En 1984, Kagan et ses collègues (5,6) ont décrit le concept de BI à l’inconnu dans leur étude sur les jeunes enfants. L’étude a porté sur 117 enfants âgés de 21 mois dont le comportement face à des personnes et des objets non familiers a été enregistré sur vidéo. Ces situations non familières comprenaient une première rencontre avec un examinateur non familier, une rencontre avec un ensemble de jouets non familier, une interaction avec une femme étrangère, l’exposition à un grand robot d’apparence étrange et la séparation avec la mère de l’enfant. Les signes comportementaux de la BI ont été enregistrés. Ces signes comprenaient de longues latences avant d’interagir avec des adultes non familiers, le retrait d’un objet ou d’une personne non familière, l’arrêt du jeu ou de la vocalisation, le fait de s’accrocher à la mère et l’inquiétude ou les pleurs. Les enfants qui présentaient systématiquement des signes de BI ou d’absence d’inhibition ont été sélectionnés pour former un groupe de 28 enfants extrêmement inhibés et 30 enfants extrêmement désinhibés. Dans l’étude longitudinale qui a suivi (7), les enfants qui avaient été classés comme ayant une inhibition ou un manque d’inhibition à l’âge de 21 mois ont été réévalués à l’âge de quatre ans dans diverses situations nouvelles pour évaluer leur comportement et la variabilité de leur fréquence cardiaque. L’échantillon était composé de 43 des 58 enfants examinés à l’origine à l’âge de 21 mois ; dans cet échantillon, 22 avaient été classés précédemment comme inhibés sur le plan comportemental et 21 comme non inhibés sur le plan comportemental. À l’âge de quatre ans, ces enfants inhibés avaient tendance à continuer à être socialement inhibés et présentaient une fréquence cardiaque plus élevée et plus stable. En outre, ces enfants étaient plus réticents à deviner des problèmes difficiles. Sur les 22 enfants classés comme étant inhibés sur le plan comportemental à l’âge de 21 mois, 13 ont continué à être très inhibés et neuf sont devenus moins inhibés à l’âge de quatre ans. Parmi les neuf enfants devenus moins inhibés, cinq ont beaucoup changé, ce qui suggère un rôle d’apprentissage et de désapprentissage de la caractéristique BI de leur style d’interaction. Ainsi, la tendance à l’inhibition ou à l’absence d’inhibition comportementale tend à être modérément stable pendant les années préscolaires.
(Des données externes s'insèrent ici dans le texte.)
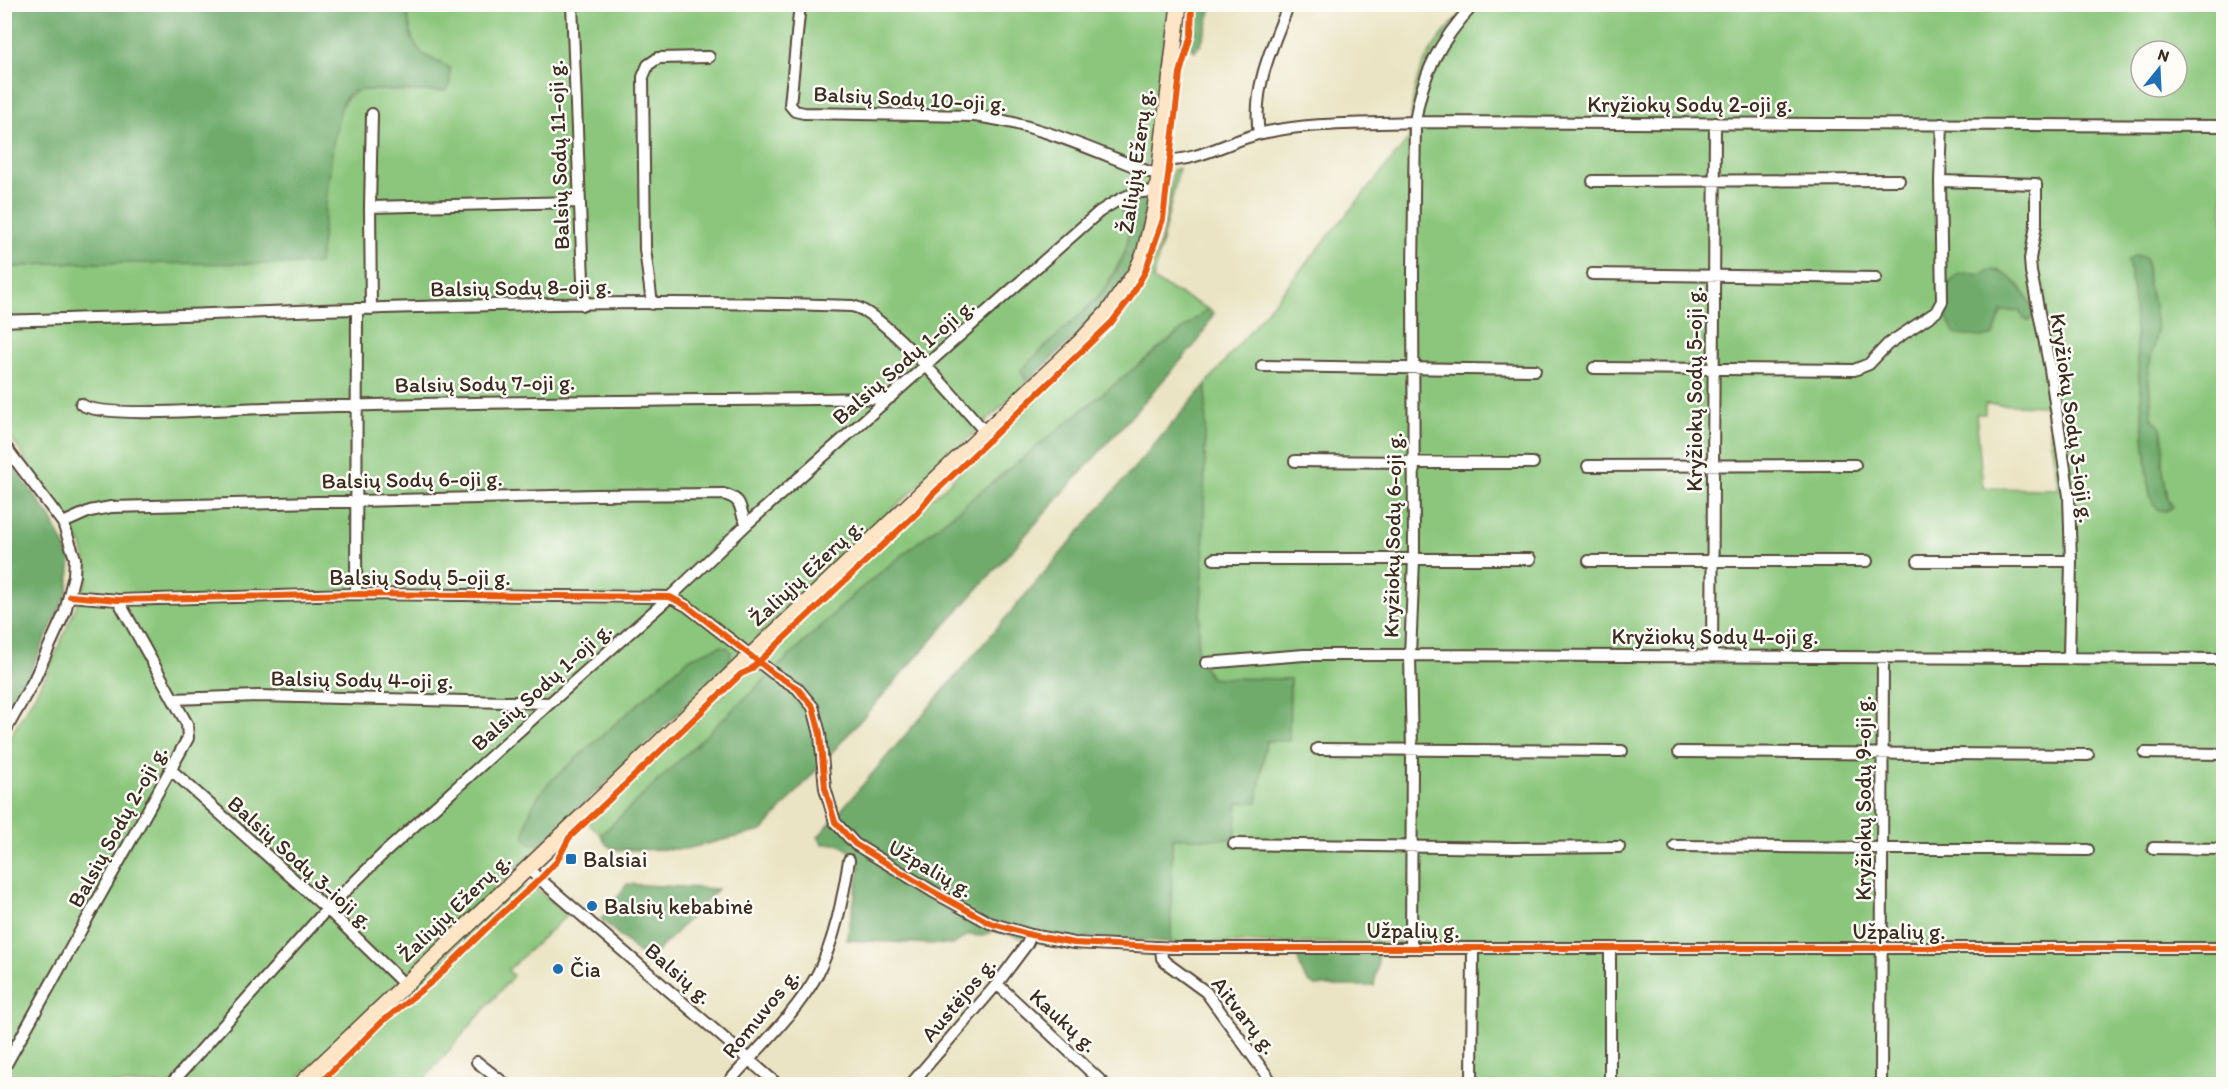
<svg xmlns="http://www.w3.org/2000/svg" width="2228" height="1089" font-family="Itim,sans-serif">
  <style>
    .green { fill: #8bc67c; stroke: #63784d; stroke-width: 1.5; fill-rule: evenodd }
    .forest { fill: #70ab6c; stroke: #566a45; stroke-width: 1.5 }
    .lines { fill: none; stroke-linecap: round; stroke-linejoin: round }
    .street-casing { stroke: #554637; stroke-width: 14 }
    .secondary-casing { stroke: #554637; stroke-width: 18 }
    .street { stroke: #fff; stroke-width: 10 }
    .secondary { stroke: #fde5c5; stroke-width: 15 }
    .cycleway-casing { stroke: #fdfcf7; stroke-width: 10 }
    .cycleway { stroke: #e8590c; stroke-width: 6 }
    .poi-dot { fill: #1f6fb2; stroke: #fdfcf7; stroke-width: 2 }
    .labels { text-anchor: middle; stroke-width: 5; stroke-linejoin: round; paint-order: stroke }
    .street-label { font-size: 22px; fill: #3b2a1e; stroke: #fdfcf7 }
    .poi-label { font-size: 22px; fill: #3b2a1e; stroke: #fdfcf7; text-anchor: start }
  </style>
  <rect width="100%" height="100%" fill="#fdfcf7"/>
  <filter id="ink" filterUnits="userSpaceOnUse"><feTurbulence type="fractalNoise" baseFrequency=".0167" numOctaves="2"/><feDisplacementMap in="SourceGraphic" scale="12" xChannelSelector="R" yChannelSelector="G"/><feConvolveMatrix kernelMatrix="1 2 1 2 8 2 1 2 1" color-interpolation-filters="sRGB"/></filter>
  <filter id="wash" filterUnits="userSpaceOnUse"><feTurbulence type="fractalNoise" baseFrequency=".008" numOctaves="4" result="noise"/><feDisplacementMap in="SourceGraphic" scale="24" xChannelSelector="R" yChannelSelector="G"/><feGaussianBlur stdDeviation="1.35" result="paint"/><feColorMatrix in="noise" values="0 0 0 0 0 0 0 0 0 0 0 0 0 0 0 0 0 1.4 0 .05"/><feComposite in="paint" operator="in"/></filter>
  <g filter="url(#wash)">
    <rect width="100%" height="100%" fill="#ebe4c4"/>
    <path class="green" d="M 406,5 L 1169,5 L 1147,166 L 1153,188 L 1120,206 L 1129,236 L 1125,253 L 1104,289 L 1027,383 L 724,669 L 730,659 L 731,653 L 533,845 L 543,843 L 292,1084 L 5,1084 L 5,746 L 48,672 L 87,580 L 87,565 L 82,545 L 5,428 L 4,268 L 57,263 L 333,143 C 338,121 337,96 361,90 L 445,91 L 450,68 L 422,54 L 412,40 Z
      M 1469,5 L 2223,5 L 2223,1084 L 1469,1084 L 1468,944 L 1171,942 L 1172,838 L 1238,803 L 1257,802 L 1266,741 L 1289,740 L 1290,679 L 1211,678 L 1197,656 L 1203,574 L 1206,384 L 1409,139 C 1411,118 1412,94 1419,74 C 1429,48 1450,25 1469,5 ZM 2141,51 L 2177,51 L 2177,87 L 2141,87 ZM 2146,258 L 2148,286 L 2153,301 L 2157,330 L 2148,371 L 2152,418 L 2161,428 L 2164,444 L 2162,465 L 2168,499 L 2172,507 L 2149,490 L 2137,354 L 2133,292 L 2128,260 ZM 1998,270 L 2021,286 L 2030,320 L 2024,319 L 2019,310 L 2001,312 L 1996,329 L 1968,273 L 1980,275 ZM 1985,404 L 2045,406 L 2059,489 L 1983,488 L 1976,414 L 1985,414 Z
      M 1179,168 L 1153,280 L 1208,309 L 860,589 L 601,835 L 588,823 L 744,675 C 762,670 761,663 766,648 L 928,496 L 934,497 L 1119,319 C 1137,295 1153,268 1161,240 C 1167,217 1169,193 1173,170 Z
      M 527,886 L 537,889 L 567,915 L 508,970 L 513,976 L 420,1084 L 308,1084 L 514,889 Z"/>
    <path class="forest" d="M 4,5 L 406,5 L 412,39 L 422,54 L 450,68 L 450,86 L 445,91 L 361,90 L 349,93 L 342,103 L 333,143 L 319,264 L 57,263 L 5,268 Z
      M 1195,5 L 1212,5 C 1208,19 1206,40 1195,51 L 1190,47 Z
      M 1153,188 L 1135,262 L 1101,311 L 1027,383 L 1021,370 L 1094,301 C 1108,285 1126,260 1128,238 C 1129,228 1123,215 1120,205 L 1122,200 Z
      M 2136,255 L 2146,258 L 2148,286 L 2153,301 L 2157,330 L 2148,371 L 2152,418 L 2161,428 L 2164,444 L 2162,465 L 2168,499 L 2173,507 L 2166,511 L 2159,510 L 2153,504 L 2149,490 L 2137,354 L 2133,292 L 2128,260 Z
      M 1990,270 C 2008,270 2033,297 2034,316 L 2030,320 L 2024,319 L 2019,310 L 2001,312 L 1996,329 L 1992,336 L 1984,337 L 1956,335 L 1946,317 L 1947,285 L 1959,274 L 1968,273 L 1980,275 Z
      M 1208,309 L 1214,313 L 1199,340 L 762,831 L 685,849 L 620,850 C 609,848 605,845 601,835 L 860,589 Z
      M 1206,384 L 1203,574 L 1197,656 L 1211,678 L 1290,679 L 1289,741 L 1266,741 L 1257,802 L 1238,803 L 1235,839 L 1172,838 L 1171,942 L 1086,937 L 1084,950 L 1039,943 L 994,930 L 984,936 L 968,935 L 953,945 L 847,940 L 860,867 L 857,856 L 839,844 L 823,844 L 818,837 Z
      M 4,454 L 51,518 L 71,560 L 68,590 L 7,722 L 4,721 Z
      M 720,646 L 728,648 L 731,653 L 730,659 L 724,669 L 543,843 L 533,845 L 525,838 C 525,814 537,794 554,778 L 690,658 Z
      M 627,884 L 718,889 L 648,961 L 601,919 Z
      M 1379,954 L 1374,986 L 1316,986 C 1302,981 1301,968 1297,955 Z"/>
  </g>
  <g filter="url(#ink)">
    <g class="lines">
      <g class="street-casing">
        <path id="street" d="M 572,4 L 584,305
          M 800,4 L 790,105 L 795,111 L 804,113 L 974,116 C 1036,123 1092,150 1149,172 L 1159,173
          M 1259,134 C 1252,87 1272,47 1289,4
          M 1161,160 C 1194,163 1227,142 1258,134 C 1309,122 1364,124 1415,122 L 2224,126
          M 1593,181 L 1899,180
          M 1940,181 L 2036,184 L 2036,225 L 2030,259 L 2031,272 L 2050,369 L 2069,496 L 2071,561 L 2069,659
          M 370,207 L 372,114
          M 1592,274 L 1876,278
          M 652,304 L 645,249 L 643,77 L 648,65 L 658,58 L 709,57
          M 371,309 L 370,207 L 579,202
          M 4,321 C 287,313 570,296 852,306 C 883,311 962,406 986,433
          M 1262,366 L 1535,370
          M 1594,368 L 1854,370 L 1869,364 L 1888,344 L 1936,312 L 1942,301 L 1940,181 L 1942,124
          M 81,404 C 96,418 213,410 238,409 C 456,401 673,401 890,398
          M 4,445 L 63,523 L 75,558 L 74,575 L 65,612 L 34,680 L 4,733
          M 1295,461 L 1533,463
          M 1588,466 L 1855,465
          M 63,523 L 90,511 L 111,507 L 595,495 L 723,494 C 746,500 737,509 747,524
          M 1214,559 L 1530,559
          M 1589,561 L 1867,561
          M 1918,561 L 2071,561
          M 356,594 L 357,310
          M 70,596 L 118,600 L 356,594 L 670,597 L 687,606 L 773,673 L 797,688 L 813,707 L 820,734 L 825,788 L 835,822 L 855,844 L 932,891 L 990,923 L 1031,935 L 1074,943 L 1176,948 L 2224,948
          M 1712,656 L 1715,123
          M 1206,663 L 1304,655 L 1410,655 L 2224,659
          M 173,699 L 258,696 L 550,703
          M 1317,749 L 1622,751
          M 1679,752 L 2088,755
          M 2145,753 L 2224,754
          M 170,769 L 327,909 L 405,985
          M 1234,844 L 1515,848 L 1619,847
          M 1675,846 L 2088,850
          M 2153,848 L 2224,849
          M 527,868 L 777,1084
          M 1161,948 L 1162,958 L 1165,962 L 1206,992 L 1273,1084
          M 1411,948 L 1412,751 L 1410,655 L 1414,559 L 1413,273 L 1415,122 C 1422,73 1440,41 1474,4
          M 997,984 L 1104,1084
          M 477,1062 L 505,1084
          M 4,1068 L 188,738 L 187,724 L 118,600
          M 171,1084 L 327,909 L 382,855 L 550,703 L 670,597 L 747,524 L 1099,212 C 1117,200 1135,189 1157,192
          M 727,1084 C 757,1049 794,1016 817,975 C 835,940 843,898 849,860
          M 911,1084 L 997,984 L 1027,944 L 1031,935
          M 1472,1084 L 1473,948
          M 1610,1084 L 1610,948
          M 1881,1084 L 1883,656"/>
      </g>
      <g class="secondary-casing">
        <path id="secondary" d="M 301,1084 L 1079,343 L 1108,312 L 1136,272 L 1144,254 L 1155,209 L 1179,4"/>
      </g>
      <use href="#street" class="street"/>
      <use href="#secondary" class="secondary"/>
      <g class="cycleway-casing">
        <path id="cycleway" d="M 70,596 L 118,600 L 356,594 L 670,597 L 687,606 L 773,673 L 797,688 L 813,707 L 820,734 L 825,788 L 835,822 L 855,844 L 932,891 L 990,923 L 1031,935 L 1074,943 L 1176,948 L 2224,948
          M 319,1084 L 384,1020 L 433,981 L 497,918 L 540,879 L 557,861 L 569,838 L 741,674 L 750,670 L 917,513 L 932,495 L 1111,323 L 1129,300 L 1145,272 L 1163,219 L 1180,73 L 1191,35 L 1192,4"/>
      </g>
      <use href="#cycleway" class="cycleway"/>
    </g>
  </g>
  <g class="poi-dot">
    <rect x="565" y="853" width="12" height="12" rx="3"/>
    <circle cx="592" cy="906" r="6"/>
    <circle cx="558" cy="969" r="6"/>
  </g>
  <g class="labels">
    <g class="street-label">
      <text transform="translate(910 98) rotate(3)" y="8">Balsių Sodų 10-oji g.</text>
      <text x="1690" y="112">Kryžiokų Sodų 2-oji g.</text>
      <text transform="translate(558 155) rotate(-92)" y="8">Balsių Sodų 11-oji g.</text>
      <text transform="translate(1135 161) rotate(-82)" y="8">Žaliųjų Ežerų g.</text>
      <text transform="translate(521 287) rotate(-1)" y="8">Balsių Sodų 8-oji g.</text>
      <text transform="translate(903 361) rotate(-41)" y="8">Balsių Sodų 1-oji g.</text>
      <text transform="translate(485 383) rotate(-1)" y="8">Balsių Sodų 7-oji g.</text>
      <text transform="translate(1694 389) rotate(-90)" y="8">Kryžiokų Sodų 5-oji g.</text>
      <text transform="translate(2073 418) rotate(82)" y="8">Kryžiokų Sodų 3-ioji g.</text>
      <text transform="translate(412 479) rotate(-1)" y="8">Balsių Sodų 6-oji g.</text>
      <text transform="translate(1392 535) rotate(-89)" y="8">Kryžiokų Sodų 6-oji g.</text>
      <text transform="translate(806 572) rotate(-43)" y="8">Žaliųjų Ežerų g.</text>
      <text x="420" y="585">Balsių Sodų 5-oji g.</text>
      <text x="1715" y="644">Kryžiokų Sodų 4-oji g.</text>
      <text transform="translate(362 679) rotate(1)" y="8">Balsių Sodų 4-oji g.</text>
      <text transform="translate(541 686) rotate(-42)" y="8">Balsių Sodų 1-oji g.</text>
      <text transform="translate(1863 798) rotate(-90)" y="8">Kryžiokų Sodų 9-oji g.</text>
      <text transform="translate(117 826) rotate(-61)" y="8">Balsių Sodų 2-oji g.</text>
      <text transform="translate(301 862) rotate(42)" y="8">Balsių Sodų 3-ioji g.</text>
      <text transform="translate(931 868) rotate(30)" y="8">Užpalių g.</text>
      <text transform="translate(454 907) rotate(-44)" y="8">Žaliųjų Ežerų g.</text>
      <text x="1413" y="938">Užpalių g.</text>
      <text x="1899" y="939">Užpalių g.</text>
      <text transform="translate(679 973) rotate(41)" y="8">Balsių g.</text>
      <text transform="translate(958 999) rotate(-50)" y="8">Austėjos g.</text>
      <text transform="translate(760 1013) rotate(-51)" y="8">Romuvos g.</text>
      <text transform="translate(1245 1015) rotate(52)" y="8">Aitvarų g.</text>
      <text transform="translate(1064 1020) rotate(42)" y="8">Kaukų g.</text>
    </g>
    <g class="poi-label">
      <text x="583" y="867">Balsiai</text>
      <text x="604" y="914">Balsių kebabinė</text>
      <text x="570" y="977">Čia</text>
    </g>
  </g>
  <rect width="2228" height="1089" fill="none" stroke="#fdfcf7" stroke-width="24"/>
  <g transform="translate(2159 69) rotate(18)"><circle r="28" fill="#fdfcf7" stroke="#afa8a0" stroke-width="1.5"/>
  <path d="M0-4.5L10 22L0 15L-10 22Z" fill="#1f6fb2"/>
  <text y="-9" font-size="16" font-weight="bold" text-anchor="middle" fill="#3b2a1e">N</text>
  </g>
</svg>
Kagan et al (7) ont continué à suivre ces enfants et ont pu montrer la préservation de ces comportements inhibés ou non inhibés jusqu’à la sixième année de vie. Ils ont rapporté que les enfants atteints de BI qui étaient exposés à des situations nouvelles présentaient une plus grande excitation physiologique, accompagnée d’une augmentation des niveaux de cortisol salivaire, de la tension musculaire, de la fréquence cardiaque et de la dilatation des pupilles. Ils ont suggéré que le seuil d’activation des systèmes limbique et hypothalamique pourrait être toniquement plus bas pour les enfants inhibés.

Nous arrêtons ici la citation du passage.